━━ Source document

Malin nearly fully staked after €42m share placing
Irish biotech fund Malin is nearly finished its initial investment round after announcing yesterday it has raised €42m in a share placing while investing €73m into UK biotech company Immunocore.
Speaking to the Irish Independent, Malin chief executive Adrian Howd said the firm, which was initially targeting 12 investments, has now made 11 and expects to have a full investment portfolio by the end of the year.
He also said that the company is currently well funded, and will not look at raising any more capital in the near future.
The €73m investment is part of a larger $320m (€294m) financing round for Immunocore, in what is reported to be Europe's largest ever Series A life sciences financing.
The Oxford-based biotech company said it will use the proceeds to accelerate its pipeline of new medicines it calls ImmTACs, next-generation cancer drugs that fight tumours in ways antibody drugs cannot.
Malin led the round with UK investment guru Neil Woodford, who is also a major backer of the Dublin-based fund.
The investment will be financed by Malin's own cash reserves, which received a €42m boost yesterday in a placing of just under 4m new ordinary shares, which represents 10pc of the firm's conditional enlarged issued share capital.
The placing, which primarily tapped eligible existing institutional shareholders, closed yesterday.
Mr Howd said that the fund is almost fully invested, and now plans to focus on developing its assets.
"Immunocore is our 11th investment and we said at the time of the IPO that the perfect amount is about 12 [so] it is fairly safe to assume that we are approaching the end of the first phase.
"We would expect to be done within the year," he said.
Regarding the placing he said: "I didn't think we would do it so soon [but] it was a combination of wanting to get involved with Immunocore and wanting to keep some capital. We are in great shape for funding now so it [another raise] is not something we would expect to do in the short term."
He said Malin is looking to emphasise the merits of locating operations in Ireland to the businesses that it has backed.
"Each company has its own specific agenda but we have been very clear regarding the merits of Ireland [as an operational location] for various reasons as we had great success here with our IPO."
In March Malin raised €330m after listing on the Irish Stock Exchange in one of Europe's biggest ever European stock flotations.
Three sovereign wealth funds, as well as US billionaire James Goodnight and the Irish Strategic Investment Fund, have stakes in the business.
Prior to its initial public offering, Malin had committed €100m to seven firms, from a US disinfection technology company to a pan-African distributor, with a further €130m promised subject to contingent commitments being met.
Shares in Malin closed up 1.1pc at €11 yesterday.

━━━━
━━ Data extract

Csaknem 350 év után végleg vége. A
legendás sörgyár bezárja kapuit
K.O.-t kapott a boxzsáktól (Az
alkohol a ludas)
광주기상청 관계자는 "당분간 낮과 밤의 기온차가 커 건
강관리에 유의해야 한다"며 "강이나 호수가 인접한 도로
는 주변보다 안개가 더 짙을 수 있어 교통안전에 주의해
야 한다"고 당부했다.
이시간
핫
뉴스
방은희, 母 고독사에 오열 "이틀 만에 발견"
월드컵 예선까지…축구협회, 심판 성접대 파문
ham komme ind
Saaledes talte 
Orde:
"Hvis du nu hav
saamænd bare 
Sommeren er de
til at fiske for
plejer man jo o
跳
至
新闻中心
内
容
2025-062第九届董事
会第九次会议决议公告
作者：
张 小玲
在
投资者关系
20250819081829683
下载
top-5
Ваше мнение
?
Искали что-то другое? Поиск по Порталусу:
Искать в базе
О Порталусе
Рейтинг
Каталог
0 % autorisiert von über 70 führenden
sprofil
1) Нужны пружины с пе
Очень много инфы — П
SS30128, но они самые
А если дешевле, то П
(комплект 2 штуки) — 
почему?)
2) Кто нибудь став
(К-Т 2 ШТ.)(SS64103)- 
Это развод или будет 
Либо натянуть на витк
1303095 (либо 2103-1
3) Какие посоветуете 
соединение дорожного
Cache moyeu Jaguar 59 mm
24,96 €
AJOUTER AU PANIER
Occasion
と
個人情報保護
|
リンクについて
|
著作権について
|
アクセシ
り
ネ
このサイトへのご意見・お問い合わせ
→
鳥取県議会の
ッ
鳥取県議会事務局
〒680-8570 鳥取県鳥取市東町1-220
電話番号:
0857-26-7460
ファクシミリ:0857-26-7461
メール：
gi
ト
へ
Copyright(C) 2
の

━━━━
━━ Data extract

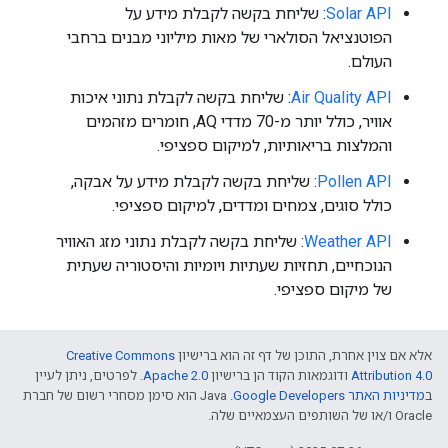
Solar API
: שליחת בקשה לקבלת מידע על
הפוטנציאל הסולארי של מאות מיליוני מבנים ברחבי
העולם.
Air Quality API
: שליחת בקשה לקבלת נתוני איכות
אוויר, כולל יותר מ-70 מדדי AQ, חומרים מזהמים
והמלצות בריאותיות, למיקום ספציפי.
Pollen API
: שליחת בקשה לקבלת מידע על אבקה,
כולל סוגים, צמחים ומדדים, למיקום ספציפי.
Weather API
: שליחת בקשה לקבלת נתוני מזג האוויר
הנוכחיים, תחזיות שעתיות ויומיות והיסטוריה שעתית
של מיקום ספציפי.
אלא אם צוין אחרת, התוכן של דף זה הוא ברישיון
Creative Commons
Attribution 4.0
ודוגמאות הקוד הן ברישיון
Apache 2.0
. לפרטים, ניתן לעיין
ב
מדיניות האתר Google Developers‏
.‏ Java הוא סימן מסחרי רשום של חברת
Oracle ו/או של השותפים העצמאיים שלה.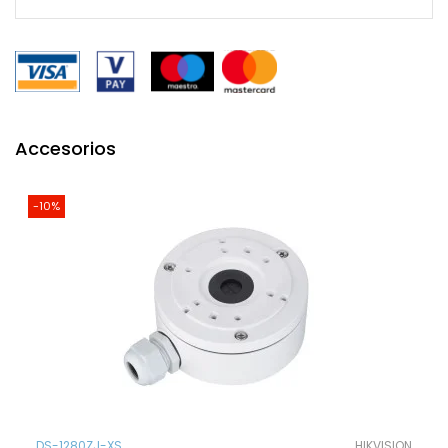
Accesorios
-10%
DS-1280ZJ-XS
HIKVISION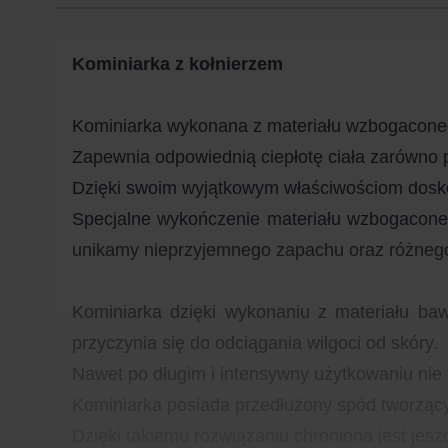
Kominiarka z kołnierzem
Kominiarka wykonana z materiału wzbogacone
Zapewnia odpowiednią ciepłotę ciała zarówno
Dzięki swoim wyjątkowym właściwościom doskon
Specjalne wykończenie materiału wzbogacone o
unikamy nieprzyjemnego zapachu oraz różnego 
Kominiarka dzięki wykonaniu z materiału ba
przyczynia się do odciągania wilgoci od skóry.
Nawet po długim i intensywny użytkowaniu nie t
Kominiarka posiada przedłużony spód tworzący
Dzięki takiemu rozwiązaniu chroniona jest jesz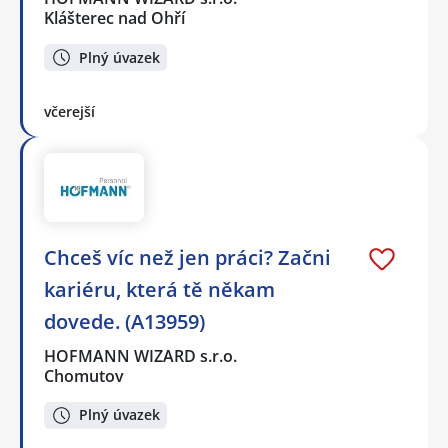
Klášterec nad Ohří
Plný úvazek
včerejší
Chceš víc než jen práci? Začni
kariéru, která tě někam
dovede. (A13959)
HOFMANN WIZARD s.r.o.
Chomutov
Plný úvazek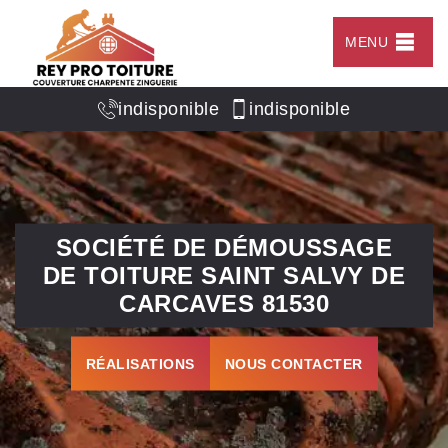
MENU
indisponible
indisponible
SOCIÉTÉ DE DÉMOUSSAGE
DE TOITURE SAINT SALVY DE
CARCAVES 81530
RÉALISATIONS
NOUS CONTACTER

━━━━

■ What you need to do ■
Write out, word for word, the part of the article on Malin's share placing from "In March Malin" to "in the business.". The listing is separate from the article on Malin's share placing.

■ Task response ■
In March Malin raised €330m after listing on the Irish Stock Exchange in one of Europe's biggest ever European stock flotations.
Three sovereign wealth funds, as well as US billionaire James Goodnight and the Irish Strategic Investment Fund, have stakes in the business.